In the example above, there is a conflict since lhs and rhs tensors are both sharded on axis "x" on their non-contracting dimensions. Here, rhs tensor is resharded, before the dot operation, explicitly to be sharded only on its first dimension and on axis "x". This way, the dot operation becomes compatible.

`-sdy-remove-sharding-groups`

Removes ShardingGroupOps after propagation.

`-sdy-sharding-constraint-to-reshard`

Converts ShardingConstraintOp into ReshardOp.
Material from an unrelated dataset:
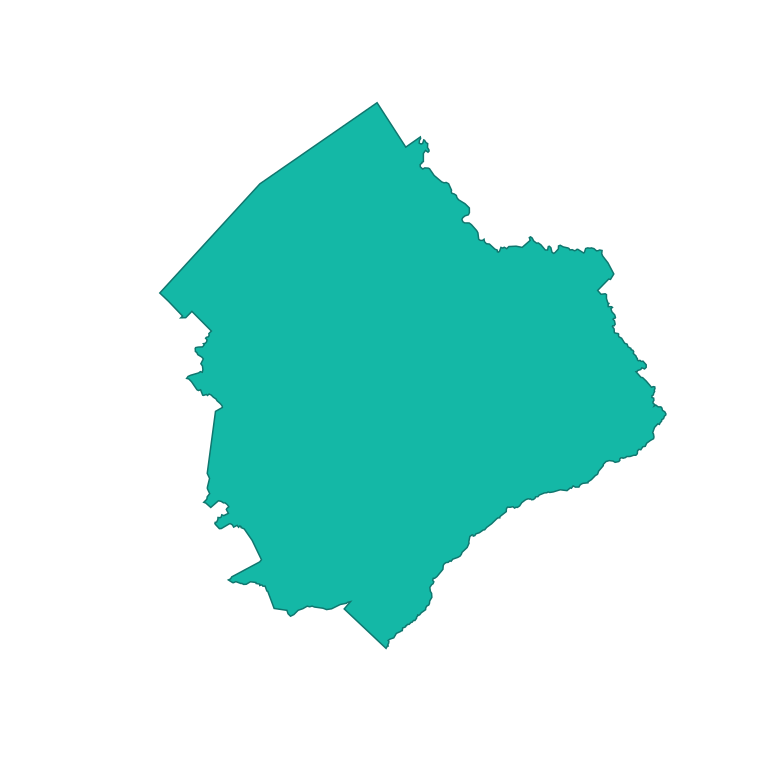 the district of El Alto, Catamarca, Argentina, rotated 225°
{"feature_id": "61730980B19433533444932", "entity_name": "El Alto", "entity_type": "district", "adm_level": 2, "iso_a3": "ARG", "parent_name": "Argentina", "parent_adm1": "Catamarca", "projection": "albers", "projection_center": [-65.454, -28.418], "detail": "fine", "context": "isolated", "style": "filled", "palette": "teal", "viewbox_px": 768, "rotation_deg": 225, "n_neighbors": 0, "source": "geoboundaries", "source_scale": "gbopen_adm2", "svg_char_len": 6171}
<svg xmlns="http://www.w3.org/2000/svg" viewBox="0 0 768 768"><g transform="rotate(225 384 384)"><path d="M606.9,289.8L594.8,290.1L574.5,289.6L574.5,287.1L571.1,290.7L571.2,299.5L543.5,299.4L543.5,295.8L542.0,294.7L541.6,293.1L542.6,291.4L542.5,290.2L540.4,290.1L539.3,288.4L539.1,286.6L540.2,284.8L538.9,284.7L538.6,283.1L538.6,281.9L541.5,278.7L542.9,276.6L542.7,275.7L540.3,273.6L538.8,273.9L536.4,273.1L531.8,274.2L529.5,274.0L527.8,268.8L525.2,268.4L522.2,266.1L520.8,263.8L522.6,262.9L522.9,260.8L526.9,253.5L527.9,250.8L527.5,248.4L525.7,249.5L521.8,249.5L512.2,247.7L510.6,248.2L509.6,250.2L504.3,247.9L503.6,248.3L502.2,251.0L500.7,251.1L500.6,253.2L498.4,254.0L495.3,254.0L492.3,254.6L490.1,254.1L485.9,254.4L483.1,254.1L481.7,253.1L483.8,245.5L445.8,195.8L440.6,193.9L435.8,186.0L434.9,185.1L429.7,183.2L429.3,179.3L427.8,177.2L427.8,172.9L425.9,173.8L419.2,174.2L418.5,184.4L416.0,185.9L413.5,186.4L412.3,187.6L409.4,187.9L406.9,187.4L407.1,184.9L406.8,183.8L402.6,182.5L404.2,177.7L406.2,176.8L405.1,174.8L405.3,173.7L407.0,172.2L405.7,170.8L404.7,168.0L405.4,167.0L405.0,166.8L405.2,166.0L404.1,165.5L398.1,165.3L396.8,166.8L394.5,175.8L393.9,176.6L391.6,177.2L389.1,176.5L387.9,180.2L385.5,179.9L385.6,181.6L384.4,182.1L383.6,181.4L380.4,182.7L366.7,180.2L346.4,173.1L346.1,170.3L355.3,140.0L354.7,137.7L355.5,135.4L350.6,136.5L349.9,137.1L349.0,139.5L344.0,141.8L343.5,142.5L341.6,143.0L339.8,145.0L338.6,149.7L334.2,153.1L333.4,152.5L330.4,154.6L329.4,153.7L328.7,155.1L327.9,155.6L326.7,155.4L325.1,157.0L320.5,154.8L319.6,155.2L303.0,147.6L292.6,155.3L289.4,153.7L285.9,153.7L284.7,157.2L284.7,163.3L282.5,167.8L281.2,172.6L279.0,173.9L277.8,176.1L275.5,177.1L268.6,182.3L265.1,183.9L262.1,188.0L259.0,197.2L255.6,202.3L255.4,203.8L253.8,206.4L253.1,196.8L195.6,198.5L196.3,201.2L195.8,201.7L196.9,202.3L197.5,204.1L198.5,205.4L199.8,205.6L199.3,208.0L197.6,211.4L198.9,216.4L197.2,221.0L197.2,222.2L196.7,222.6L198.3,224.7L197.2,226.9L197.1,227.8L197.6,228.3L197.2,229.3L197.5,230.5L196.3,231.8L196.3,234.6L195.7,235.3L195.9,237.7L194.9,238.6L195.3,241.3L196.1,242.2L196.2,243.7L196.8,244.5L195.9,245.0L195.6,246.2L195.9,248.6L195.0,253.8L196.3,255.4L196.7,257.5L196.1,259.3L196.6,260.8L198.3,263.0L199.3,267.0L202.3,269.6L204.6,270.2L207.7,272.5L208.4,275.6L208.1,277.5L208.9,279.4L210.6,279.5L211.8,281.4L210.8,282.4L210.4,285.2L211.3,294.6L213.8,297.6L214.2,299.1L214.0,301.4L212.5,303.3L212.4,305.5L211.2,306.1L211.5,308.8L209.2,313.6L208.5,316.2L208.9,318.3L209.8,320.2L209.6,327.2L211.3,331.6L212.3,332.2L215.5,336.9L215.0,339.6L214.1,340.1L213.3,339.6L212.6,341.0L213.0,343.1L211.4,346.3L210.6,351.0L209.7,352.1L210.0,355.2L209.1,361.3L209.0,368.4L208.8,369.8L207.5,371.3L208.1,371.8L208.2,372.8L207.3,380.2L209.2,382.3L209.6,384.2L207.5,386.2L206.1,388.4L203.9,388.6L203.6,390.1L202.4,391.1L201.9,393.7L202.7,397.5L202.0,402.4L200.9,404.8L199.6,405.6L199.3,406.3L197.8,406.5L196.7,407.9L196.4,409.9L197.0,411.4L195.5,413.2L195.7,415.3L193.5,420.5L192.0,422.2L191.6,423.7L190.1,424.5L188.0,427.4L184.6,433.8L179.2,438.0L178.8,442.3L177.8,442.8L178.2,445.7L175.8,446.4L173.3,449.0L173.9,451.0L173.7,452.8L173.1,454.4L169.9,458.4L170.5,459.2L169.7,463.0L169.8,468.8L169.3,470.5L169.3,471.5L170.6,474.1L171.2,481.3L172.1,482.2L172.2,486.1L170.6,489.1L167.5,491.5L165.2,492.0L163.2,495.1L163.2,496.7L164.2,497.5L164.4,498.8L163.5,500.3L162.5,500.5L161.2,502.8L161.1,504.3L158.7,506.8L157.1,510.1L155.5,511.7L155.6,513.8L157.5,516.1L157.5,518.1L155.9,519.1L156.6,522.6L155.2,524.7L156.4,527.8L155.7,532.5L154.7,535.9L155.6,537.4L158.1,539.2L159.6,539.6L162.0,544.6L162.2,549.4L160.7,550.2L161.2,551.4L161.5,554.2L162.4,555.3L161.8,557.1L163.0,559.6L162.8,561.2L163.5,562.2L165.8,562.9L168.4,562.3L170.7,563.6L172.0,563.6L174.0,561.7L176.9,561.3L177.4,559.5L177.8,560.8L180.3,560.8L181.2,561.6L181.6,563.3L183.3,564.7L185.0,563.9L186.2,565.3L185.8,566.7L186.9,568.4L187.3,570.0L188.6,570.8L189.1,572.3L190.5,573.4L191.8,572.5L192.5,570.8L200.6,571.5L205.6,571.4L207.0,570.4L214.5,570.9L213.9,572.0L214.1,573.1L212.7,575.8L213.1,577.8L210.4,578.9L210.4,581.2L212.2,583.0L217.0,583.3L218.1,581.8L219.7,581.7L220.6,580.3L222.0,580.3L222.9,581.2L224.4,581.3L225.6,582.0L229.3,581.9L230.4,583.5L231.9,583.8L233.5,583.0L234.6,583.8L237.8,582.8L240.2,584.1L242.7,583.0L248.4,584.4L251.2,583.5L252.3,583.9L253.4,585.2L254.1,585.2L256.7,583.4L257.7,583.4L260.3,585.7L263.0,586.0L263.4,586.9L262.5,587.7L262.8,589.7L265.6,591.6L267.8,591.7L268.0,592.6L267.2,593.9L267.3,594.6L269.7,596.0L273.9,596.2L275.7,597.1L276.8,597.8L276.6,599.7L277.7,599.6L280.2,597.3L281.8,598.7L281.8,600.6L282.1,599.6L283.2,599.7L287.1,601.7L289.9,604.5L291.4,604.2L294.0,600.9L299.1,601.2L299.3,617.1L297.8,618.1L299.3,624.3L311.2,628.0L319.8,629.1L322.2,630.1L324.2,632.6L326.3,631.2L326.9,629.6L328.0,628.4L331.3,628.2L333.7,626.8L334.3,625.7L336.2,624.3L337.2,622.4L335.3,618.6L335.5,617.8L342.1,616.3L342.8,615.6L342.9,614.0L343.6,612.9L345.9,612.1L347.3,610.3L349.1,610.6L350.1,610.3L354.2,607.7L357.5,606.7L358.2,605.0L356.2,602.8L356.0,597.8L356.4,596.3L358.5,596.0L362.4,598.4L364.5,598.3L365.0,597.4L363.1,594.4L364.7,592.8L371.5,593.4L374.7,592.8L375.6,591.5L379.4,591.0L382.4,592.0L384.4,591.7L384.8,590.3L382.2,588.9L382.9,578.3L388.0,574.9L392.9,569.5L392.9,566.5L395.7,565.7L396.1,564.1L397.9,563.3L396.2,559.6L396.3,558.2L397.4,557.7L398.5,558.8L400.9,557.8L408.4,557.5L410.8,555.6L413.6,555.7L415.6,557.1L415.9,555.2L417.4,553.7L418.7,553.4L419.5,553.4L424.5,557.3L426.9,558.0L434.8,558.5L437.6,558.1L440.9,554.9L443.0,554.5L445.3,555.5L445.9,557.3L445.6,560.2L444.0,563.3L444.8,565.6L448.1,568.8L453.9,568.8L461.6,567.0L464.4,567.4L466.2,568.5L468.8,568.0L471.0,566.8L472.5,567.6L473.3,568.8L479.9,571.3L482.5,570.5L483.8,568.7L486.2,567.7L496.0,566.9L504.1,568.4L505.4,567.9L508.0,565.6L508.6,563.4L511.9,563.2L513.6,564.7L513.4,567.1L513.9,567.5L513.4,569.1L519.2,574.9L519.8,578.5L516.8,579.0L516.8,580.5L517.7,581.3L520.5,582.0L523.1,584.9L524.9,584.4L527.6,585.0L528.5,584.7L526.8,581.5L527.5,579.9L529.4,579.2L531.2,581.3L531.7,583.5L533.0,584.4L536.1,566.9L587.8,578.0L613.3,437.8L606.9,289.8Z" fill="#14b8a6" stroke="#0f766e" stroke-width="1.5"/></g></svg>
`-sdy-sink-data-flow-edges`

Sinks all DataFlowEdgeOp into their input.

Moves the sharding of each DataFlowEdgeOp to its input (the root target of the edge), and replaces the op with its input.

TODO(tomnatan): consider moving the sharding to all targets that can have a sharding attached.

`-sdy-update-non-divisible-input-output-shardings`

Makes FuncOp inputs/outputs evenly sharded, removing any need for padding due to non-divisible shardings.

Users of Shardy expect the function inputs/outputs to be evenly divisible/shardable to avoid requiring padding their tensors. Propagation may make inputs/outputs have non-divisible shardings, so this pass updates them to the largest dimension sharding prefix of the original sharding that is evenly sharded.